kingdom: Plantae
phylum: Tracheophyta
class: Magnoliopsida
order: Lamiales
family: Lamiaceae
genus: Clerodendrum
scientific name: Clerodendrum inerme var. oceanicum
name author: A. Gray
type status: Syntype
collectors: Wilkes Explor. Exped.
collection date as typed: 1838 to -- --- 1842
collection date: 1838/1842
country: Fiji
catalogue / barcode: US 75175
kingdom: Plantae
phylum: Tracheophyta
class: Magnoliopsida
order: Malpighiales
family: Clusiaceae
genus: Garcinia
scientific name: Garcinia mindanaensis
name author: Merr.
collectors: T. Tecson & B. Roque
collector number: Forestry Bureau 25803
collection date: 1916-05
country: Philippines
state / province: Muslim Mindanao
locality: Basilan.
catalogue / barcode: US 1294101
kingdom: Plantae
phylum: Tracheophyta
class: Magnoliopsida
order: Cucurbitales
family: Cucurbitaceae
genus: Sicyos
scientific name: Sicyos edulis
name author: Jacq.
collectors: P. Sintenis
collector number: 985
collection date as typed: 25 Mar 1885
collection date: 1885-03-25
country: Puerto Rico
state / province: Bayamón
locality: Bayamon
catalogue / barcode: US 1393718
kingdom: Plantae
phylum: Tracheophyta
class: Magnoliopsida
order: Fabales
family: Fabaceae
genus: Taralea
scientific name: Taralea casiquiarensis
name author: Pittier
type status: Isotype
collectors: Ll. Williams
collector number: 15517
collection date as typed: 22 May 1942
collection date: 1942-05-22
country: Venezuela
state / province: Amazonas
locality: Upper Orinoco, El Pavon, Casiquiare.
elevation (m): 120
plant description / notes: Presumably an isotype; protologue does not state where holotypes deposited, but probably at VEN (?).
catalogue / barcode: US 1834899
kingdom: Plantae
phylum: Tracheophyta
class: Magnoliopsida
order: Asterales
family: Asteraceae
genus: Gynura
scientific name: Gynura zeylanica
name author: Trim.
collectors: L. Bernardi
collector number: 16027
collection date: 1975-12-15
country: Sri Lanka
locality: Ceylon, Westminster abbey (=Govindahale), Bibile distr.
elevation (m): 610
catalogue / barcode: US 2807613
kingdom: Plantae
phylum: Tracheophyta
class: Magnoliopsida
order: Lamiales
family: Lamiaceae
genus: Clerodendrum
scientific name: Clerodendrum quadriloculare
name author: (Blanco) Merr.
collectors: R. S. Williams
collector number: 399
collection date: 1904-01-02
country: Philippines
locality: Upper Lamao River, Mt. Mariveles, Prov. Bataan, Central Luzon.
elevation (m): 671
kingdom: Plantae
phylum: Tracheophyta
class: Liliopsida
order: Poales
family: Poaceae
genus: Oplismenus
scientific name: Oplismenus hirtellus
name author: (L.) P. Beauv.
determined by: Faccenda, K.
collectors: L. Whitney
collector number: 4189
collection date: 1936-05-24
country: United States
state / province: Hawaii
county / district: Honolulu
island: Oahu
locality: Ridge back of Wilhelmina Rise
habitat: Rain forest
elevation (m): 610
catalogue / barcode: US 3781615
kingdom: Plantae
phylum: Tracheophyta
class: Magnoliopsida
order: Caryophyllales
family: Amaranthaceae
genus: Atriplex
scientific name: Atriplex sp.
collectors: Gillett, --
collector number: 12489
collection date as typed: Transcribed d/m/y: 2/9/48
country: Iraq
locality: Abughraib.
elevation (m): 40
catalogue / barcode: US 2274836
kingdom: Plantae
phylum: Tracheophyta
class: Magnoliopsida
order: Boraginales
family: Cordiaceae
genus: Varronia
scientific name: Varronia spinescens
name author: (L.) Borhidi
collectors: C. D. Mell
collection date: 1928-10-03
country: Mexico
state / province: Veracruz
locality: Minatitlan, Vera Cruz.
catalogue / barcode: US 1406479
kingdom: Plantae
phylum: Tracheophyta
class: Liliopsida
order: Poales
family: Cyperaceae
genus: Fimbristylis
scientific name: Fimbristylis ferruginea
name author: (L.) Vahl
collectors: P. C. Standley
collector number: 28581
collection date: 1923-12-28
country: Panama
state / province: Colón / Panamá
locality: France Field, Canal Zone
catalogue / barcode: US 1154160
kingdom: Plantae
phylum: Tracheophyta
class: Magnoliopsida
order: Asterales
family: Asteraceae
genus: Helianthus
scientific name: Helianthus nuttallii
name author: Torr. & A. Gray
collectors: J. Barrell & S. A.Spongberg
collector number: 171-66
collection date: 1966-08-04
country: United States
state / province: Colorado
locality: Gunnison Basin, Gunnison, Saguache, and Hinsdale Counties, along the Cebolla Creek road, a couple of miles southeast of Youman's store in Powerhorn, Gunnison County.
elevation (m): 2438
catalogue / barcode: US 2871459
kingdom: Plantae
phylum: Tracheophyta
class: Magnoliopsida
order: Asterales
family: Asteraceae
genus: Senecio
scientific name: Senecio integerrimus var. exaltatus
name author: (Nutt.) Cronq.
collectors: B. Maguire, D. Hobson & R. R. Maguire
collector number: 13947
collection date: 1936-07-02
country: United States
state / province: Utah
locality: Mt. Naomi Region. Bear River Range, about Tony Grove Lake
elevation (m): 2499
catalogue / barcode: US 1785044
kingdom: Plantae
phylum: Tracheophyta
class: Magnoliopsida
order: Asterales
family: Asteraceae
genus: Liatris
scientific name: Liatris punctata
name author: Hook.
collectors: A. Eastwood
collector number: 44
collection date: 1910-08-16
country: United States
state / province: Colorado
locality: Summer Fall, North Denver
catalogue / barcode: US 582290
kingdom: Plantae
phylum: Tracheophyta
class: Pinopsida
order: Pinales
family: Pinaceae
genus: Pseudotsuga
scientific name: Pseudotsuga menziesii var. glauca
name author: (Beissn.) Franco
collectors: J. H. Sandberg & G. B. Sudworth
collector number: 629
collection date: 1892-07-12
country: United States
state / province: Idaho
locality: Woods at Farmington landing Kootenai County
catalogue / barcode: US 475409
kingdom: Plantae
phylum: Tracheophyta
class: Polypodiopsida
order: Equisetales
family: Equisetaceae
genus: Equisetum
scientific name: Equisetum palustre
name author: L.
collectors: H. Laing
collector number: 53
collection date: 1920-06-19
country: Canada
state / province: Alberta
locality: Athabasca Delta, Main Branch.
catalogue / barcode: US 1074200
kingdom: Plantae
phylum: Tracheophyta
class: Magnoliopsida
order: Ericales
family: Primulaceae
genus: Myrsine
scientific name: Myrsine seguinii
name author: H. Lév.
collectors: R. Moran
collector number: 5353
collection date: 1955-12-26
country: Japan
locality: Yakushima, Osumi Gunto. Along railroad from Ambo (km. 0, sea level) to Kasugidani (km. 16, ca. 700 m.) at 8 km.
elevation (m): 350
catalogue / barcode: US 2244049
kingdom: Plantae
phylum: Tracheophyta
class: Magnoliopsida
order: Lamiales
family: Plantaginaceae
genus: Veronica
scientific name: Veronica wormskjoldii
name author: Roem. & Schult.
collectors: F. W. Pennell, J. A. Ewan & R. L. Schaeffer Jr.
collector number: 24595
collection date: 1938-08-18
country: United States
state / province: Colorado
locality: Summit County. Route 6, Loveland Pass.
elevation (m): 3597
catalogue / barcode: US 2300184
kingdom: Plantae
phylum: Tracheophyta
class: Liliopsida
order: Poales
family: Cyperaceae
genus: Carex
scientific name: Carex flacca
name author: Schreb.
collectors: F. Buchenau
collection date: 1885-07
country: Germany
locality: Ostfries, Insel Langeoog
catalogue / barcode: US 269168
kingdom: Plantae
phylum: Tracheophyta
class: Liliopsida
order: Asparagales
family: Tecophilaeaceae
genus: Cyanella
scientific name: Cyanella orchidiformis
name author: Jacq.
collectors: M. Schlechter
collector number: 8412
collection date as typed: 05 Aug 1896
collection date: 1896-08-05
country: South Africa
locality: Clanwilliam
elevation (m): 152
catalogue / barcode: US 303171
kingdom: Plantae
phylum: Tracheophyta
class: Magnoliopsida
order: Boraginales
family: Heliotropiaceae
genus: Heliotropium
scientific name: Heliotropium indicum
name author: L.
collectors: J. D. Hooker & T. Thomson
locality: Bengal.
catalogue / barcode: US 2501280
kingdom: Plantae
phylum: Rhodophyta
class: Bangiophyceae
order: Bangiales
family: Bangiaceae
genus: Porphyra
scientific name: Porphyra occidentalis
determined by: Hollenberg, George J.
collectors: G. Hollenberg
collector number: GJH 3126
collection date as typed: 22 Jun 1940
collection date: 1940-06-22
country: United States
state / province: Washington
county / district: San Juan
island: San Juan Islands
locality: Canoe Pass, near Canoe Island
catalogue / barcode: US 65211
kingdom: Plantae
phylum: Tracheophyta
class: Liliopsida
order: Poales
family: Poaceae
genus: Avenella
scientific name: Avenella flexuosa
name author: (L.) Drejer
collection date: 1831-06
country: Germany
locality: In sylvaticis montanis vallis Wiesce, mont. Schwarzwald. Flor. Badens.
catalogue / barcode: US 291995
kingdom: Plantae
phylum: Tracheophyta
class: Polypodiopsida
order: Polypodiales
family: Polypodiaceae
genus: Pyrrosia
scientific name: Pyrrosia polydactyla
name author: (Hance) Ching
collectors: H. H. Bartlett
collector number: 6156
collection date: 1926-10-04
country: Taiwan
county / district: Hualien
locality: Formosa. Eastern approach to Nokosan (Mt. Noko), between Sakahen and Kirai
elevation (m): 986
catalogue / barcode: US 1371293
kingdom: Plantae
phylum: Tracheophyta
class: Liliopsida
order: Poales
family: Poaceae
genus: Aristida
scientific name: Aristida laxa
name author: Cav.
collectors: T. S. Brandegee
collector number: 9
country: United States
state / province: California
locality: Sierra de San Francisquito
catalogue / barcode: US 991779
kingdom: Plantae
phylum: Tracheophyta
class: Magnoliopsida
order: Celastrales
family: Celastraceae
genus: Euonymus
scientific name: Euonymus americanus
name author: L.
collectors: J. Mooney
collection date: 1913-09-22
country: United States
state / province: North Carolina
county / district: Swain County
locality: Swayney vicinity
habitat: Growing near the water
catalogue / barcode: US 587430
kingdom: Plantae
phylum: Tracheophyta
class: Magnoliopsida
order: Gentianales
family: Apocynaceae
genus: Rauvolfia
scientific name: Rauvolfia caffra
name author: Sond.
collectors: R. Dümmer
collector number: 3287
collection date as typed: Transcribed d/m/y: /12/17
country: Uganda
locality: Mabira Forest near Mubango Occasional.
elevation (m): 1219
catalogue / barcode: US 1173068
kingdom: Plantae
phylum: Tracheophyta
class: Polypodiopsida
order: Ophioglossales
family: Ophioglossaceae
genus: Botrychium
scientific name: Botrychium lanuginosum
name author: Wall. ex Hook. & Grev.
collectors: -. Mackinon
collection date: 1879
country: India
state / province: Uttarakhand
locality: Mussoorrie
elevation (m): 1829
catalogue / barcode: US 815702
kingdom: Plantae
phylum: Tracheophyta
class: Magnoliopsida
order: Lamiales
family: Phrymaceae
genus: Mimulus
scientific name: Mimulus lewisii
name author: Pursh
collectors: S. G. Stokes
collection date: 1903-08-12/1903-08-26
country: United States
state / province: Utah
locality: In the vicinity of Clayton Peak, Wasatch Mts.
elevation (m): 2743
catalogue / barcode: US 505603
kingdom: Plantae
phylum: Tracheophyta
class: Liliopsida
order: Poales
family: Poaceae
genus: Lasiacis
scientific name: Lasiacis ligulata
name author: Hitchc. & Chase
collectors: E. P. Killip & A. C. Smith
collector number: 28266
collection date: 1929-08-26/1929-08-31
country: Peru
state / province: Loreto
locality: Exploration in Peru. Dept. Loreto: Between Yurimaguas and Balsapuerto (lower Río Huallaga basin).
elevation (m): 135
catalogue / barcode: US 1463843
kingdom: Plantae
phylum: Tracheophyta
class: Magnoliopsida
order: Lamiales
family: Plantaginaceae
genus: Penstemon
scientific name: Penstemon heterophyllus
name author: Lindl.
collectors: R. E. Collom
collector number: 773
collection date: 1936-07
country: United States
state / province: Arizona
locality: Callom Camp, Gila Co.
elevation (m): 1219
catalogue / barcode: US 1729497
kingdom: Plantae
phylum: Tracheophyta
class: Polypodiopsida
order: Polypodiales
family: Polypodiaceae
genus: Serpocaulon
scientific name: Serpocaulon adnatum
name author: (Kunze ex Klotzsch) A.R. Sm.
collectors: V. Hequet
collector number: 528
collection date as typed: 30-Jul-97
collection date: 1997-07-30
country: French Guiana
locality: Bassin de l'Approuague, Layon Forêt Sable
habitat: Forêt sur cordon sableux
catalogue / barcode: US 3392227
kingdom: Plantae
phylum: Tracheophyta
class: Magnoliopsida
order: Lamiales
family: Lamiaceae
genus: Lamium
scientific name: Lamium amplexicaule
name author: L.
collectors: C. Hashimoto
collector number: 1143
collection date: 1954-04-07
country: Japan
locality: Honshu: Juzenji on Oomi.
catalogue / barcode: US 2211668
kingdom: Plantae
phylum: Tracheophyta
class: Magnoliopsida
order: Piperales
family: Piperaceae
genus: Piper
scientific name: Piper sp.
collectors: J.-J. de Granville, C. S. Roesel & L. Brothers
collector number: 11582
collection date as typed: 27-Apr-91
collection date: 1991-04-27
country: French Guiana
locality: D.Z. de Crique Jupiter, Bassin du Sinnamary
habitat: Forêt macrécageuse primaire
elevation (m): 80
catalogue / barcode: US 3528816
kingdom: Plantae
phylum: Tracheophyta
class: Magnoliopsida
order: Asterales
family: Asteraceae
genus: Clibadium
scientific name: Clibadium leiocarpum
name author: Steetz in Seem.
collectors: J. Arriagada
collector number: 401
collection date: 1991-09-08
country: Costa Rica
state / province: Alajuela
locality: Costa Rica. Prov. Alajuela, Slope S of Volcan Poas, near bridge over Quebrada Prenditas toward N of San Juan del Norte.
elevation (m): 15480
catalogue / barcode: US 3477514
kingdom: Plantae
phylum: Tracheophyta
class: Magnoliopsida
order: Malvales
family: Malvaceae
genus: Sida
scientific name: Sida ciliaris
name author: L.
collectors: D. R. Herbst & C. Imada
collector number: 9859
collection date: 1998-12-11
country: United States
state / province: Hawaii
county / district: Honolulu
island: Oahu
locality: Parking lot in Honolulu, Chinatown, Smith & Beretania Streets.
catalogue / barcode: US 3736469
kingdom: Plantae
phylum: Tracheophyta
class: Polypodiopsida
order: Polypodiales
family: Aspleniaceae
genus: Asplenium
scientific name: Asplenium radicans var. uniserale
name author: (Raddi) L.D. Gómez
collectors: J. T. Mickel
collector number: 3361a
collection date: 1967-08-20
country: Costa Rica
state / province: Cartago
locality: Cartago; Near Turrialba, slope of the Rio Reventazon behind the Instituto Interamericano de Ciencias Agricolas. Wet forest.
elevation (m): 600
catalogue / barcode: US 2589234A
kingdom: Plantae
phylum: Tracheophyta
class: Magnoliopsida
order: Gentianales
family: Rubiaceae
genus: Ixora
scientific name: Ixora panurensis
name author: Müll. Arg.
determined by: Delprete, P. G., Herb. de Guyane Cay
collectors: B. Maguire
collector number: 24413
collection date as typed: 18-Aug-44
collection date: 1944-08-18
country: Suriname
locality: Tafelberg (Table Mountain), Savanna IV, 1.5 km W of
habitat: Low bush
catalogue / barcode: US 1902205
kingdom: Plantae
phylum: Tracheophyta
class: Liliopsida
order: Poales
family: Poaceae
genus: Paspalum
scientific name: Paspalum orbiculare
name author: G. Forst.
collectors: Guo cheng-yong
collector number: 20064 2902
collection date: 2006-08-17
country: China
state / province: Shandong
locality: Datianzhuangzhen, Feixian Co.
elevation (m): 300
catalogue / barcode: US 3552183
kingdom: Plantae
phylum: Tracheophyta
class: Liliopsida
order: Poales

------------------------------

| Work instructions |
Please reproduce the items above word for word, starting at their first line and ending at the line containing "country: Venezuela", with both of those lines included.

| Solution to the exercise |
kingdom: Plantae
phylum: Tracheophyta
class: Magnoliopsida
order: Lamiales
family: Lamiaceae
genus: Clerodendrum
scientific name: Clerodendrum inerme var. oceanicum
name author: A. Gray
type status: Syntype
collectors: Wilkes Explor. Exped.
collection date as typed: 1838 to -- --- 1842
collection date: 1838/1842
country: Fiji
catalogue / barcode: US 75175
kingdom: Plantae
phylum: Tracheophyta
class: Magnoliopsida
order: Malpighiales
family: Clusiaceae
genus: Garcinia
scientific name: Garcinia mindanaensis
name author: Merr.
collectors: T. Tecson & B. Roque
collector number: Forestry Bureau 25803
collection date: 1916-05
country: Philippines
state / province: Muslim Mindanao
locality: Basilan.
catalogue / barcode: US 1294101
kingdom: Plantae
phylum: Tracheophyta
class: Magnoliopsida
order: Cucurbitales
family: Cucurbitaceae
genus: Sicyos
scientific name: Sicyos edulis
name author: Jacq.
collectors: P. Sintenis
collector number: 985
collection date as typed: 25 Mar 1885
collection date: 1885-03-25
country: Puerto Rico
state / province: Bayamón
locality: Bayamon
catalogue / barcode: US 1393718
kingdom: Plantae
phylum: Tracheophyta
class: Magnoliopsida
order: Fabales
family: Fabaceae
genus: Taralea
scientific name: Taralea casiquiarensis
name author: Pittier
type status: Isotype
collectors: Ll. Williams
collector number: 15517
collection date as typed: 22 May 1942
collection date: 1942-05-22
country: Venezuela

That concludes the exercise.